The second day we got paired to design surfaces that would fit a pretty nifty window pattern. I got paired with Dr Kontovourkis Odysseas who teaches Architecture at the University of Nicosia in Cyprus. I must admit I was a bit overwhelmed at the workshop, not only by the amount of new information (which made me wish I picked up Rhino/Grasshopper earlier), but also by the rest of the attendees. I was the youngest, and came from a pretty different background, where the closest thing would be making 3D models in an abstract world. Most of the attendees were architects from different parts of Europe. Most of them were German speakers, although they weren’t from Germany. My colleague was kind enough to get me up to speed with Grasshopper and we started using designs from the previous day to fit on the window pattern.
Again simplicity won. Initially we had a folding with quite a few folds in, but it turned out not only it was hard to parameterize, but it also wasn’t very scalable. We started from scratch and got a parametric design. It was a challenging experience, but a fulfilling one.

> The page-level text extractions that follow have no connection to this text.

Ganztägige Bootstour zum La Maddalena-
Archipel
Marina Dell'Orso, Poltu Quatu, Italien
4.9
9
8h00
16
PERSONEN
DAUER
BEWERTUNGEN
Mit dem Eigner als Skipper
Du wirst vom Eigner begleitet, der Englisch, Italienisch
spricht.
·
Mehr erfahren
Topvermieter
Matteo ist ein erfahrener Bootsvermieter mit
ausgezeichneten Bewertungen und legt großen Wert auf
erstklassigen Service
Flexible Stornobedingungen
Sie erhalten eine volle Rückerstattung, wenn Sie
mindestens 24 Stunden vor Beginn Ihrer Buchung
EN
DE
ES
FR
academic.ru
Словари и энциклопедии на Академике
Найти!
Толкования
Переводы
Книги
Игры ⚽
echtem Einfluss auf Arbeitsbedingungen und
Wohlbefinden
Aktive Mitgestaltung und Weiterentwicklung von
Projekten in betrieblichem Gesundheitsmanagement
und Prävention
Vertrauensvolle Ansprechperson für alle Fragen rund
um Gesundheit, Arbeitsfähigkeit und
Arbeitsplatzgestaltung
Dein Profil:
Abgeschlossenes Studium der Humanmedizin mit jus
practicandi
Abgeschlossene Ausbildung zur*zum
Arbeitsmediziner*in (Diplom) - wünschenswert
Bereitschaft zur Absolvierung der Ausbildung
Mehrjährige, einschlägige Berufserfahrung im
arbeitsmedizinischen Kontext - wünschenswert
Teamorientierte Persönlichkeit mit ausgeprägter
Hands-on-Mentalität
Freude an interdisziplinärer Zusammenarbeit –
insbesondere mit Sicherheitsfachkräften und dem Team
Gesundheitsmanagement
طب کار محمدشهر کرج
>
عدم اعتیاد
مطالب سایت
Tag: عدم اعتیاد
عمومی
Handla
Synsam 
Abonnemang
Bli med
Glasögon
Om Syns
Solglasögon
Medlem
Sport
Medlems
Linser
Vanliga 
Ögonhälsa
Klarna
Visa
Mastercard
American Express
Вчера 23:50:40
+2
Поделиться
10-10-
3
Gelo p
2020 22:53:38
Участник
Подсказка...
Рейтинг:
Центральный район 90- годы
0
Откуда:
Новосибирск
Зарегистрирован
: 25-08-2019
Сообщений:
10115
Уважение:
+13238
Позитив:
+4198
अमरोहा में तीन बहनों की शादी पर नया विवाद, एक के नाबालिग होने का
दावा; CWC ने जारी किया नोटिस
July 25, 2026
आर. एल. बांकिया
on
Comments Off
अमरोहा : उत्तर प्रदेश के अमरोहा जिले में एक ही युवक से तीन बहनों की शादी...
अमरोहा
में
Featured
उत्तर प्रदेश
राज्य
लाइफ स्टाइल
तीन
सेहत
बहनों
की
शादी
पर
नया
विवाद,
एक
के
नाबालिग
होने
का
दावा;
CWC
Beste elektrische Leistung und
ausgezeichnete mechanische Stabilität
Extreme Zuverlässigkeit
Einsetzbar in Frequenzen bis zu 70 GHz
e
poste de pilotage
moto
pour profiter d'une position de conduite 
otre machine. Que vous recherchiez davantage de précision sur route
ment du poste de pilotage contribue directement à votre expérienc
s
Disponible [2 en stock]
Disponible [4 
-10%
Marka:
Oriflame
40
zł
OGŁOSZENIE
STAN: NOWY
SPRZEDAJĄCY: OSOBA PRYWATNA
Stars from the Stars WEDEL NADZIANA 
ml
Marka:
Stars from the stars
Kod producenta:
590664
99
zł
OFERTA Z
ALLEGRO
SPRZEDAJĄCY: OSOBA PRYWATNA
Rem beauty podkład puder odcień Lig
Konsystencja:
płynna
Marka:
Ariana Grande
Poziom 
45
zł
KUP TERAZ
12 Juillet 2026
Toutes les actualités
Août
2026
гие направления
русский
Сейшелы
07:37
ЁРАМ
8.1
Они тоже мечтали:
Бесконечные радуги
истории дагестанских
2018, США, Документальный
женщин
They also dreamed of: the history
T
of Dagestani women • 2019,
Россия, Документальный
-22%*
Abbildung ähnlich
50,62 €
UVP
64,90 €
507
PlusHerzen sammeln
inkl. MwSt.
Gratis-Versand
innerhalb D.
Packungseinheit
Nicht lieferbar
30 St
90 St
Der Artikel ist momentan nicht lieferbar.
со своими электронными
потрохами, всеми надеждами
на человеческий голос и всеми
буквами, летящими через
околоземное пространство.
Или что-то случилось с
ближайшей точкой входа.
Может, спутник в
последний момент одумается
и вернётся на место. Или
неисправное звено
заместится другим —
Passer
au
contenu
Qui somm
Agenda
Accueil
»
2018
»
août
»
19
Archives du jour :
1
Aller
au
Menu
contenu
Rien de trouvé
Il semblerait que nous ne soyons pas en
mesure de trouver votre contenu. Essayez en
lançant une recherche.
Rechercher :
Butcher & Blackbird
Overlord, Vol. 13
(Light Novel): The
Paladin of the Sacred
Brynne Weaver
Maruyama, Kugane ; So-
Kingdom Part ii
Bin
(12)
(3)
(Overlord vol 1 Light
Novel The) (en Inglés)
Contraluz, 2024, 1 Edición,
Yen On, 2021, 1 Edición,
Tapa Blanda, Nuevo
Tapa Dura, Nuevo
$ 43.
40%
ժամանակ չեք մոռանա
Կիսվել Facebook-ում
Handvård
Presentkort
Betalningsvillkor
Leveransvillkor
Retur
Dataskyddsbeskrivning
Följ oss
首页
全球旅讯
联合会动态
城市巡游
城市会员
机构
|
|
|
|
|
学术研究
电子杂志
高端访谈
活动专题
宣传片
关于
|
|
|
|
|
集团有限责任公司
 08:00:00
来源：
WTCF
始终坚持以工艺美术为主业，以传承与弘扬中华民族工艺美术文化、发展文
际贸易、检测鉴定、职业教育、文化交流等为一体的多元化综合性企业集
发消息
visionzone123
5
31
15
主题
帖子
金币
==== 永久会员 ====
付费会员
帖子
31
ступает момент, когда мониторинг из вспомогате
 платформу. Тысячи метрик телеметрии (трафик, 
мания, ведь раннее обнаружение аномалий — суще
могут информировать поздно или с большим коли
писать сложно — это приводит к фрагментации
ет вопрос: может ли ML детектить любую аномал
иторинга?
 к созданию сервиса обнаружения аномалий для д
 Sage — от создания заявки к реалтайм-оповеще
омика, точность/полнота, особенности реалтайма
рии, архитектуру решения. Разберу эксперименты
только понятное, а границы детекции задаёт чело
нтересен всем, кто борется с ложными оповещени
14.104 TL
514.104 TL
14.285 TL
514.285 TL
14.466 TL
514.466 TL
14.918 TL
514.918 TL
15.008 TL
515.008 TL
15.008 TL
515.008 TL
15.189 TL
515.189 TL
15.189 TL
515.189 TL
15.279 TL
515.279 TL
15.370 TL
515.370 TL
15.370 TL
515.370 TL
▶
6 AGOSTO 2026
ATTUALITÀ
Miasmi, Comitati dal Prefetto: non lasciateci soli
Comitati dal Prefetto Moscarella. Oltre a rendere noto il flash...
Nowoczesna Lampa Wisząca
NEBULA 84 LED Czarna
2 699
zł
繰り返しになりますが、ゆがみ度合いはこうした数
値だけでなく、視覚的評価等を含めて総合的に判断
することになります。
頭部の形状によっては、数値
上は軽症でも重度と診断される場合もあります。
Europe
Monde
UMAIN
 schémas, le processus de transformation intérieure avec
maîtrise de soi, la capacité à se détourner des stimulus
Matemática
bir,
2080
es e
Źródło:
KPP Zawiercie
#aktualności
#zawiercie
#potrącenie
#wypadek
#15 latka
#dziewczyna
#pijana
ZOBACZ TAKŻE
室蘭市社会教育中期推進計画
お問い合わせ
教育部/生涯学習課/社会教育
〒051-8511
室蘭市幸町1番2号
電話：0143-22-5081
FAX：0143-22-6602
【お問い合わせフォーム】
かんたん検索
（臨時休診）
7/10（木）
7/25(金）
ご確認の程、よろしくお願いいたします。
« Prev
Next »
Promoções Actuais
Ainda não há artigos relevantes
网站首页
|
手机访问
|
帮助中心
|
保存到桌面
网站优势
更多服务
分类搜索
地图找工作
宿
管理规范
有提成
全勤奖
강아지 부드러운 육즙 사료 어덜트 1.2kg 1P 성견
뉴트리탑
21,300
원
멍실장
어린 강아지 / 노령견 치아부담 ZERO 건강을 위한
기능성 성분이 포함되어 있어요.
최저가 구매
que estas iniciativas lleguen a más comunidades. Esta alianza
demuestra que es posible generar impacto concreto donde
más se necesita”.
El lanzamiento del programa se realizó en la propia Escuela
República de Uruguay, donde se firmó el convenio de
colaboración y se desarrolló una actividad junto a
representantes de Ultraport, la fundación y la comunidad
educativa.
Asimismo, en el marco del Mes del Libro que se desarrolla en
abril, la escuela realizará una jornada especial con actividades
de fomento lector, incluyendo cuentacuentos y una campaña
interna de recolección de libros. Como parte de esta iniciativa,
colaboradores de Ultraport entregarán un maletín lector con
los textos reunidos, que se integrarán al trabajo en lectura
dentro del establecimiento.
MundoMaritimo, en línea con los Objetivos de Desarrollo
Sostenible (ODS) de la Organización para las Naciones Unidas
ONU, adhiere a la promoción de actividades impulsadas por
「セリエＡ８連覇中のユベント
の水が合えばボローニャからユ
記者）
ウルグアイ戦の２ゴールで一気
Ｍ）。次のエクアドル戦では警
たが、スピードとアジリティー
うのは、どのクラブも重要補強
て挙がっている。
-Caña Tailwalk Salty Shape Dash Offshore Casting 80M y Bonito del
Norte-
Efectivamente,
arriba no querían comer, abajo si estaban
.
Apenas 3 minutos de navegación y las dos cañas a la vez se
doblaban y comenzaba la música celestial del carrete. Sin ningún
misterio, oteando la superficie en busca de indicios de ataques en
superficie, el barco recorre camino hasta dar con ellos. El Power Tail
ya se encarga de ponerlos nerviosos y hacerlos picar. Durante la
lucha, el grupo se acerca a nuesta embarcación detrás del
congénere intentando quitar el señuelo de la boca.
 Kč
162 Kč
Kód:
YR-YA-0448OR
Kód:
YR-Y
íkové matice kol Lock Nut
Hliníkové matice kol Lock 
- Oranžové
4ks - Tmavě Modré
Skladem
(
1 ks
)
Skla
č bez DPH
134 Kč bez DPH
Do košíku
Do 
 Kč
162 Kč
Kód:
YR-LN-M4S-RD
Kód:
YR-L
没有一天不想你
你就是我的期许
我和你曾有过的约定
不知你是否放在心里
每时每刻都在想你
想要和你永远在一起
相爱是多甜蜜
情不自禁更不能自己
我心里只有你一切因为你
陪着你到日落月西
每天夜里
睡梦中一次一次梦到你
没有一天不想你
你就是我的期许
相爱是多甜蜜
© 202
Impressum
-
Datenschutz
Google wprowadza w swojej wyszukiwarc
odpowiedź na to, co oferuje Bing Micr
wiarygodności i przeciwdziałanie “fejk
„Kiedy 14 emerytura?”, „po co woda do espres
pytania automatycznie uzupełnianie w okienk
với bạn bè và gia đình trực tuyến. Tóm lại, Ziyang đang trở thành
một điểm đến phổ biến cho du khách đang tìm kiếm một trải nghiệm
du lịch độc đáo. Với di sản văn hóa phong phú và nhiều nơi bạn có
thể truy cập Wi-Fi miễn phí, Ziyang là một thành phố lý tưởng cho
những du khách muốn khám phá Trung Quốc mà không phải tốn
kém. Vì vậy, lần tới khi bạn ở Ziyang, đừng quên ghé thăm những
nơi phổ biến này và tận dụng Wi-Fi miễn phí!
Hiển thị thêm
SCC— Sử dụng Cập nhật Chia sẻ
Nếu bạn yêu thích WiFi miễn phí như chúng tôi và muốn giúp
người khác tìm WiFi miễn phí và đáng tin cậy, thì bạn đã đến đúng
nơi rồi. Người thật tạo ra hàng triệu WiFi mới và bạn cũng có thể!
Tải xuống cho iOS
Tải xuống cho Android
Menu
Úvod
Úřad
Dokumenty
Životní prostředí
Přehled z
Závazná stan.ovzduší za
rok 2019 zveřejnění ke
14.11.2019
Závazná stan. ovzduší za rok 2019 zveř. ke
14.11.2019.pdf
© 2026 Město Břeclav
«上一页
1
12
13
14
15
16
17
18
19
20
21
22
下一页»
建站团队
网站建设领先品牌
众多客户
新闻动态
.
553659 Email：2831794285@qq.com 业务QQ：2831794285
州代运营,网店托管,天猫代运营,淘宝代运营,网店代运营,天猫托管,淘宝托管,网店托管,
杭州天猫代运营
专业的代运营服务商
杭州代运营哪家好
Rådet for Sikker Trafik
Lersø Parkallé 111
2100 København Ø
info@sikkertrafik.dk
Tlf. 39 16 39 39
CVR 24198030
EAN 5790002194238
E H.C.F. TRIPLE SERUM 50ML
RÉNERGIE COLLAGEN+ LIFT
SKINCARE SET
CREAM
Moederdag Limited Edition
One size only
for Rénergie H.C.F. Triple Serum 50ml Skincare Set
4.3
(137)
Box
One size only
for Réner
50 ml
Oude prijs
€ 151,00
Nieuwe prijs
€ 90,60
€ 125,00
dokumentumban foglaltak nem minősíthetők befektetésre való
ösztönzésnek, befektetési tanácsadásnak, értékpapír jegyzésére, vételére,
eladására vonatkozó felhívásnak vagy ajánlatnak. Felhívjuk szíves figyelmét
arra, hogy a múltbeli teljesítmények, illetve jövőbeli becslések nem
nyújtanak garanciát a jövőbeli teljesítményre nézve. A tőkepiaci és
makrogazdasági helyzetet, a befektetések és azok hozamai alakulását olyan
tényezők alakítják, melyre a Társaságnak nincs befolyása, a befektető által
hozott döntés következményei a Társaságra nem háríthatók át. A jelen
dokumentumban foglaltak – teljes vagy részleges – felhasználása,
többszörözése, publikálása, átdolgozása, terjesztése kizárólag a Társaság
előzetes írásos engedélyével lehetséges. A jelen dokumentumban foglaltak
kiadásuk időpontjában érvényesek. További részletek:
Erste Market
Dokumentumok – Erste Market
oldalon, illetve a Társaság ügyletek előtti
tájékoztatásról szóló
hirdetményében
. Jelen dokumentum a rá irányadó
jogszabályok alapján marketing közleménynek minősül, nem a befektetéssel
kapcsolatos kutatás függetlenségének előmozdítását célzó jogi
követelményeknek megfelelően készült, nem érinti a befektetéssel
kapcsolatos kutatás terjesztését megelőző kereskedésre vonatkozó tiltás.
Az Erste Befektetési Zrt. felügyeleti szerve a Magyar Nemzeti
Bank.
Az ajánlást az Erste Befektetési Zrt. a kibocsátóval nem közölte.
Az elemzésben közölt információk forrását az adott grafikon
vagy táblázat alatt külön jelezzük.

The talented people at Metropoltan Works were a pleasure to learn from and I was impressed with their facilities for 3D scanning and printing.I seem to find cutting and creasing paper very relaxing and I enjoy the different type of thought process. Looks like I found a way to do 3D, but spend a bit more time away from the computer.
Aknowledgement: the image at the top belongs to Irena Vucinic and was ‘kindly borrowed’ from the CurvedFolding website.